The SNP manifesto contains a lot of promises to make a lot of things “free” if it wins the election on May 6, along with some hefty spending commitments, such as an extra £2.5 billion for the NHS and £1 billion to help close the educational attainment gap between rich and poor.
But then, it has been pointed out that when a politician promises to spend lots of money, we should remember it’s our money they will be spending, not theirs. One way or another, all this would be coming out of our pockets.
So we would be foolish not to ask basic questions like “where is the money coming from?” and “can we actually afford it?”

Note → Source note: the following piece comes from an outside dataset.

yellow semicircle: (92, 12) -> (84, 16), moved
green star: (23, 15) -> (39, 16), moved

And we would be wise to scrutinise the details for any devils lurking therein. For example, the manifesto says children “who cannot afford them” will receive free bikes, but it presumably means their parents and the definition of “cannot afford” will be key.
The SNP’s promise of a spending spree is in keeping with recent trends in politics. Jeremy Corbyn’s Labour manifesto for the 2019 UK election was unsurprisingly stacked with big ticket items, but Boris Johnson also appeared to have found the magic money tree that Theresa May once insisted did not exist.

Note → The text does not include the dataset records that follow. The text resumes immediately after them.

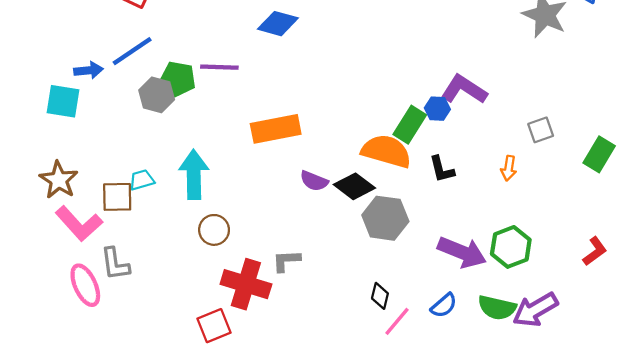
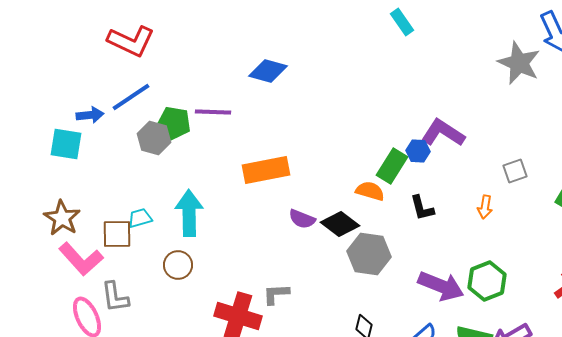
orange semicircle: (386, 151) -> (370, 191), size x0.6
brown circle: (214, 230) -> (178, 265), moved

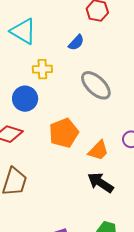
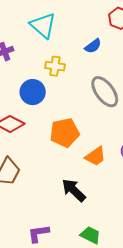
black arrow: (100, 183) -> (74, 190), moved

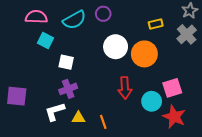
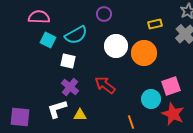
cyan semicircle: (74, 20) -> (76, 35), moved
red arrow: (125, 88) -> (105, 85), moved, turned 130
purple cross: (68, 89) -> (70, 87), turned -30
purple square: (17, 96) -> (20, 117), moved
orange line: (103, 122) -> (131, 122), moved

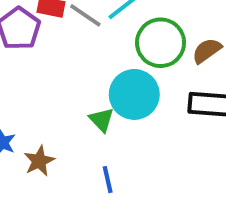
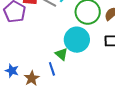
blue line: (108, 180) -> (52, 69), moved

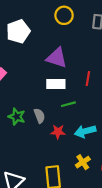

And the Covid pandemic has, quite rightly, seen the UK and Scottish government commit eye-wateringly vast sums to keep the economy afloat.

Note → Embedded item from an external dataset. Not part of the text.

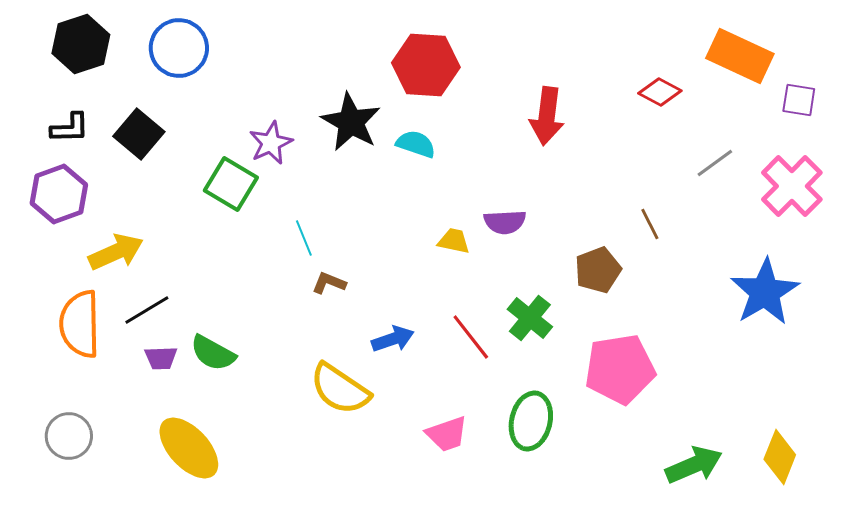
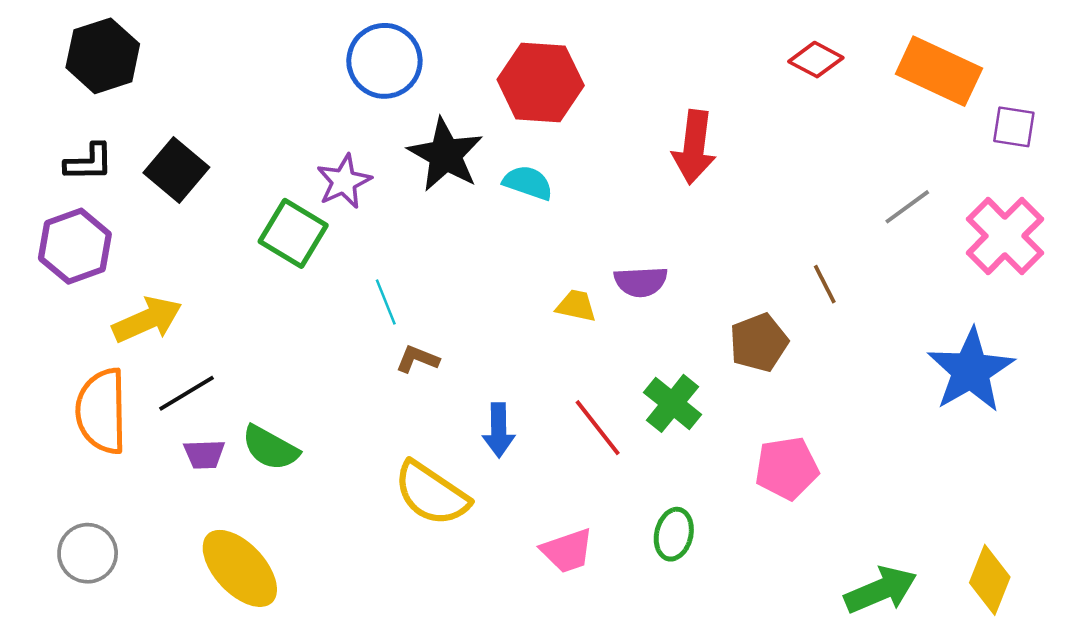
blue circle: (179, 48) -> (384, 61), moved
red diamond: (660, 92) -> (816, 60), moved
blue arrow: (393, 339) -> (499, 430), turned 108
pink pentagon: (620, 369) -> (787, 468), size x0.7
green ellipse: (531, 421) -> (674, 534), size x0.7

Given that background, there is a risk that politicians could get caught up in an arms race to spend more than each other, or at least not look like the political disciples of Ebenezer Scrooge in comparison.
Former Prime Minister Gordon Brown is sometimes derided for the high value he placed on prudence in public finances, particularly in his days as Chancellor.
However, any government that truly cares about its people and wishes to look after their best interests must ensure that its economic foundations are solid and not allow over-optimism, best intentions and what cynics may view as election gimmickry to lead it astray.